The job is to find each line in the entries holding the string "Newsletter" and copy that line.

====== INPUT FOR THIS TASK

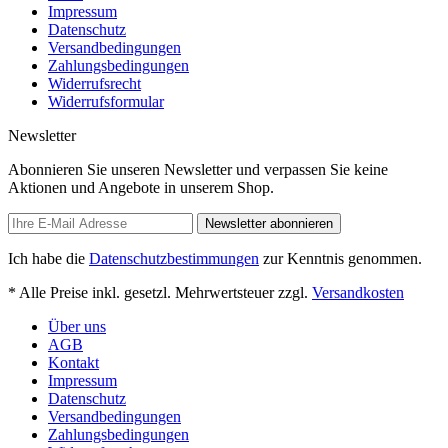
Impressum
Datenschutz
Versandbedingungen
Zahlungsbedingungen
Widerrufsrecht
Widerrufsformular
Newsletter
Abonnieren Sie unseren Newsletter und verpassen Sie keine
Aktionen und Angebote in unserem Shop.
Newsletter abonnieren
Ich habe die
Datenschutzbestimmungen
zur Kenntnis genommen.
* Alle Preise inkl. gesetzl. Mehrwertsteuer zzgl.
Versandkosten
Über uns
AGB
Kontakt
Impressum
Datenschutz
Versandbedingungen
Zahlungsbedingungen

============

EXPECTED OUTPUT.
Newsletter
Abonnieren Sie unseren Newsletter und verpassen Sie keine
Newsletter abonnieren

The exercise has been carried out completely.